帰国後は仏教の伝法につとめていき、その後、栄西は仏教発祥の地インドに行きたいと強く願うようになり、ふたたび大陸へと渡る。しかし、インド行きは治安が悪いために断念して、宋に残り、臨済宗の修行を行ってから帰国した。
 

帰国後、臨済宗の布教活動と中国から持ち帰った、茶をすぐに蒔き、お茶の普及にも努めたようである。
 

 当初、臨済宗は様々な政治的妨害を受けるが、栄西は禅の教えは国を守っていくものだとする「興禅護国論」を著して活動を続けた。その後、臨済宗は鎌倉幕府の庇護を受けて広まっていく。
 

 お茶に関して、栄西は栂尾高山寺の明恵上人(みょうえしょうにん)に茶の木の種を贈り、その種を植えて、茶を作る事に成功した。その後、栂尾は茶の名産地として、茶栽培が盛んになる。この茶はやがて、修行中の僧の眠気を取り除く助けになるとして、僧侶の間に抹茶が普及するきっかけになった。また、「喫茶養生記」を著して、お茶の薬としての効果を世間に広めた。
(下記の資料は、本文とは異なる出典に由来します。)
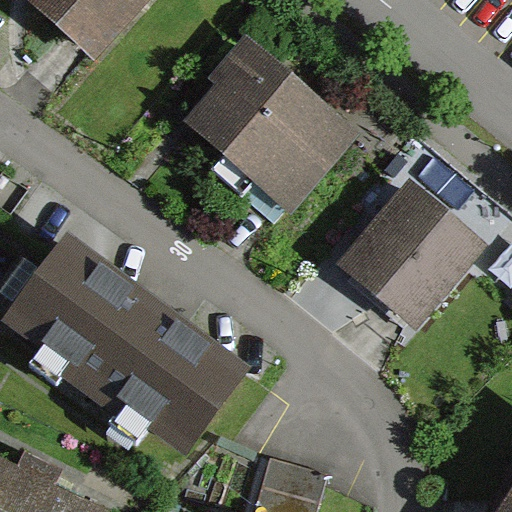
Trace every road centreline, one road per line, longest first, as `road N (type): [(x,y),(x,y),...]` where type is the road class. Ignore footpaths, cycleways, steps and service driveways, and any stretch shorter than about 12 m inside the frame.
road 1 (residential): [(399,511),(402,479),(377,412),(324,361),(0,126)]
road 2 (unclassified): [(376,0),(511,113)]
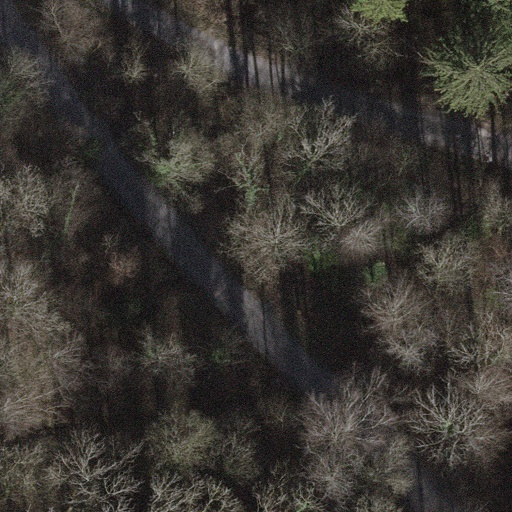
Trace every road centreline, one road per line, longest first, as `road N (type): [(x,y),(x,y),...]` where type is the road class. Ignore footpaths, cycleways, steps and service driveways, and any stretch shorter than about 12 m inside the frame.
road 1 (track): [(0,17),(48,89),(178,242),(440,511)]
road 2 (track): [(130,0),(162,24),(270,72),(511,144)]
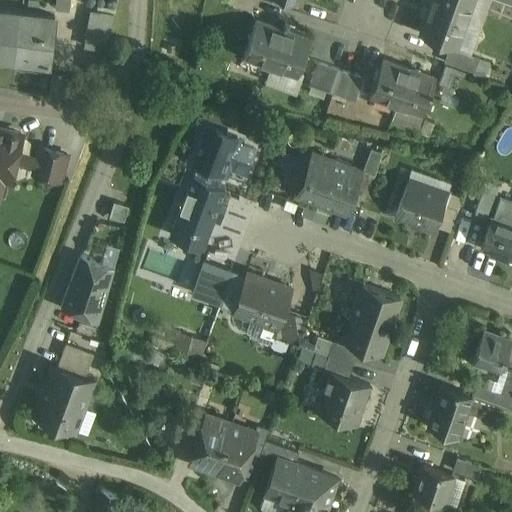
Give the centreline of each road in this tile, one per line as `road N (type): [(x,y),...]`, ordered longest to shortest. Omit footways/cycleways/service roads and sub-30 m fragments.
road 1 (residential): [(126,118),(0,431)]
road 2 (residential): [(445,279),(359,511)]
road 3 (residential): [(194,511),(135,476),(0,442)]
road 4 (residential): [(445,279),(280,217)]
road 5 (residential): [(0,97),(126,118)]
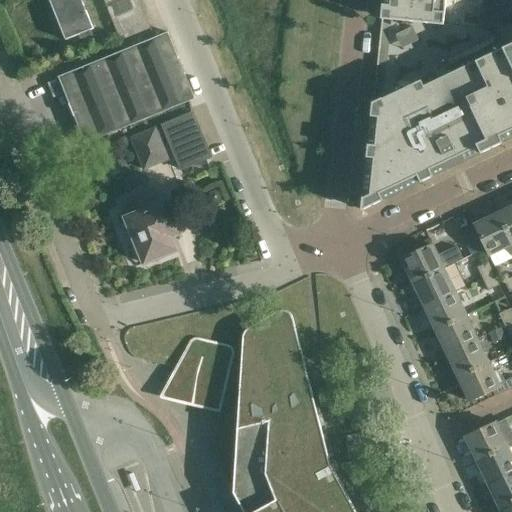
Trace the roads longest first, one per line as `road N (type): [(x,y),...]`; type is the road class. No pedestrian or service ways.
road 1 (primary): [(110,511),(0,238)]
road 2 (unclassified): [(292,268),(179,0)]
road 3 (unclassified): [(109,317),(85,303),(0,89)]
road 4 (residential): [(342,240),(334,204),(355,0)]
road 5 (residential): [(426,443),(342,240)]
road 6 (primary): [(0,328),(67,511)]
road 7 (residential): [(109,317),(260,283),(292,268)]
road 8 (residential): [(342,240),(511,161)]
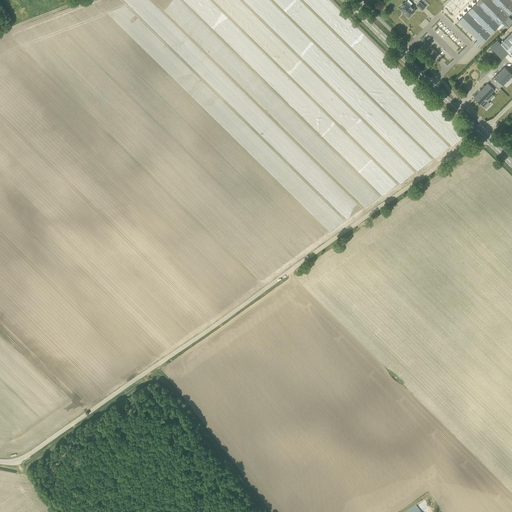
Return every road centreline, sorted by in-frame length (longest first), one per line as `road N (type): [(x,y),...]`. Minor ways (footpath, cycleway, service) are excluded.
road 1 (track): [(485,138),(22,458),(0,462)]
road 2 (secondary): [(511,163),(345,0)]
road 3 (track): [(262,511),(165,385),(153,381)]
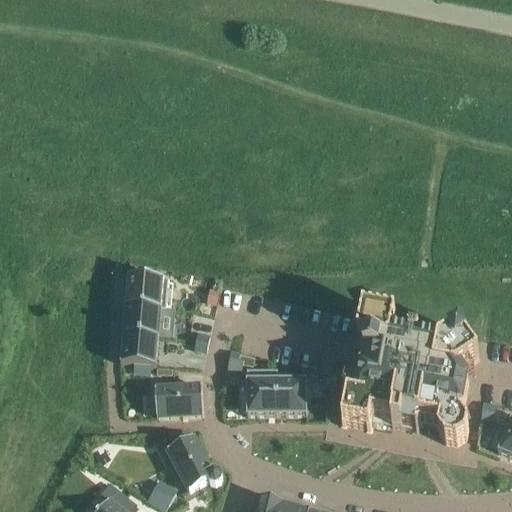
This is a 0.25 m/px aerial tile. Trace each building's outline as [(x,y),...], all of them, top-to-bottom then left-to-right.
[(128,279),(125,309),(161,312),(161,313),(166,313),(168,283),(164,282),(129,279),(128,279)] [(210,294),(207,306),(216,308),(219,296),(210,294)] [(77,309),(56,382),(79,389),(101,316),(77,309)] [(125,310),(123,338),(158,341),(161,313),(161,312),(125,309),(125,310)] [(347,400),(342,428),(370,433),(372,421),(393,425),(392,430),(401,432),(401,431),(416,433),(416,434),(418,435),(420,424),(440,428),(439,437),(445,447),(457,449),(466,443),(468,431),(461,421),(468,387),(462,385),(457,378),(479,363),(467,346),(467,345),(460,334),(456,337),(395,326),(396,322),(363,316),(358,343),(366,345),(364,358),(375,360),(373,369),(365,368),(364,376),(362,375),(357,402),(347,400)] [(198,337),(196,345),(208,348),(210,340),(198,337)] [(123,338),(120,367),(134,369),(150,370),(156,371),(158,341),(123,338)] [(196,345),(194,353),(206,355),(208,348),(196,345)] [(228,368),(226,380),(240,383),(242,369),(243,365),(238,364),(239,358),(230,357),(228,368)] [(134,369),(133,377),(149,378),(150,370),(134,369)] [(246,384),(246,420),(248,420),(277,420),(276,384),(277,384),(277,374),(246,374),(246,384)] [(328,379),(325,391),(334,392),(337,381),(328,379)] [(277,384),(276,384),(277,420),(307,420),(307,418),(307,383),(277,384)] [(47,488),(77,394),(49,385),(19,480),(47,488)] [(201,390),(155,393),(157,422),(203,419),(201,390)] [(483,408),(481,421),(495,423),(497,410),(483,408)] [(511,418),(498,456),(511,461),(511,418)] [(193,441),(167,454),(189,495),(208,485),(210,488),(215,489),(221,487),(222,481),(219,476),(214,474),(211,476),(193,441)] [(134,511),(137,508),(110,487),(101,498),(108,505),(102,511),(134,511)] [(152,497),(148,503),(161,511),(166,511),(169,507),(152,497)] [(262,502),(259,511),(285,511),(287,509),(280,507),(262,502)]
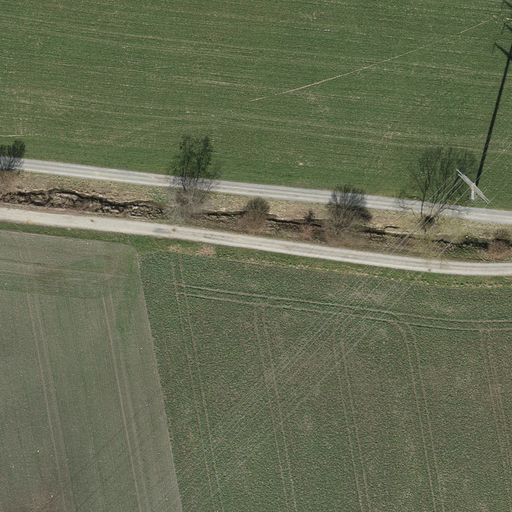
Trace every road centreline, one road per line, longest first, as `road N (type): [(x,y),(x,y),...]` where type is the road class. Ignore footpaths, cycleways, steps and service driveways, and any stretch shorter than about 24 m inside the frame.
road 1 (track): [(511,274),(0,210)]
road 2 (track): [(511,218),(0,164)]
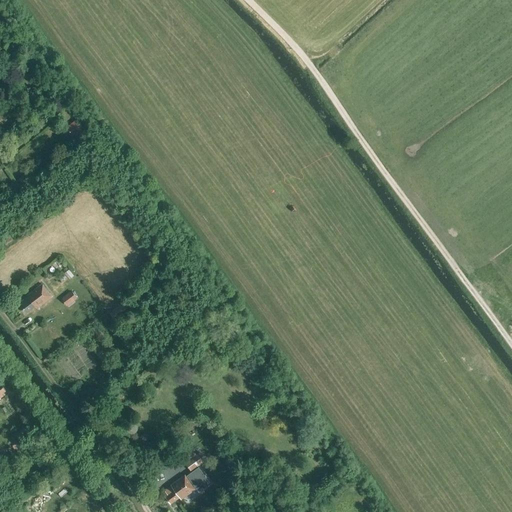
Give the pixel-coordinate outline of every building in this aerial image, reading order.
[(67,128),(73,136),(75,135),(77,137),(84,131),(76,121),(67,128)] [(28,298),(22,303),(23,305),(21,306),(26,313),(34,307),(36,309),(51,298),(42,285),(30,294),(30,295),(27,297),(28,298)] [(67,307),(77,298),(71,291),(61,299),(67,307)] [(122,303),(110,313),(116,321),(128,310),(122,303)] [(14,444),(18,453),(27,449),(23,440),(14,444)] [(181,458),(185,463),(184,464),(190,472),(206,461),(200,452),(196,455),(193,450),(181,458)] [(171,486),(165,491),(168,495),(165,497),(170,504),(180,498),(181,500),(195,490),(192,486),(194,485),(199,492),(210,485),(198,469),(188,476),(192,482),(190,483),(185,476),(171,486)]
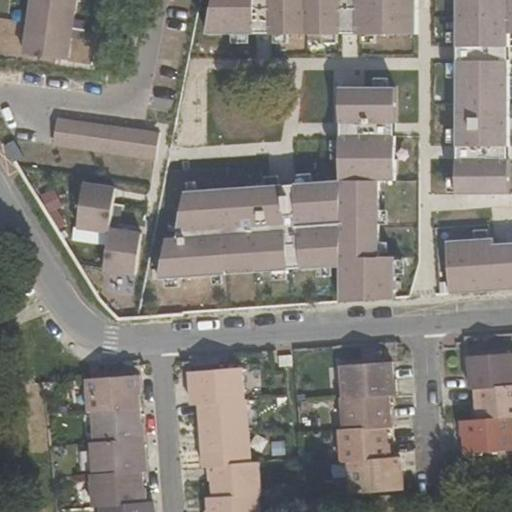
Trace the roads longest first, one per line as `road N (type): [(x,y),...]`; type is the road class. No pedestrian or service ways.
road 1 (residential): [(163,340),(420,319)]
road 2 (unclassified): [(156,0),(134,107),(13,90),(0,95)]
road 3 (residential): [(0,198),(75,323),(109,341),(163,340)]
road 4 (residential): [(163,340),(175,511)]
road 5 (residential): [(420,319),(432,489)]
お茶の薬としての効果を示すエピソードとして、将軍実朝が二日酔いの際に、栄西がお茶を献上して、その症状を取り除いたとされる。

 

歴史語句

栄西(1141~1215)

出生は備中の豪族、賀陽氏の生まれである。最初、比叡山で学び、その後、1168年と1187年の2回中国(当時は宋)に渡り仏教を勉強し、禅宗の一派である臨済宗を伝えた。鎌倉で寿副寺、その後、京都で健仁寺を開く。また、中国から茶をもたらし「喫茶養生記」を著して、茶を広めるきっけとなった。

 

源実朝(みなもとのさねとも)(1192~1219)

 頼朝の次子、幼名千幡。頼家の後、3代将軍に就任した。北条氏が実権を握るなかで、将軍権力の拡大に努めたが、頼家の子、公暁に暗殺された。

 

遣唐使

日本から唐に派遣された正式な外交使節である。630年~894年の間に行われた。

 

(960~1279)

 安史の乱以後続いた混乱を収めて、中国を統一、開祖は趙匡胤。文治主義を推進して中国統治。北宋と南宋に分かれる。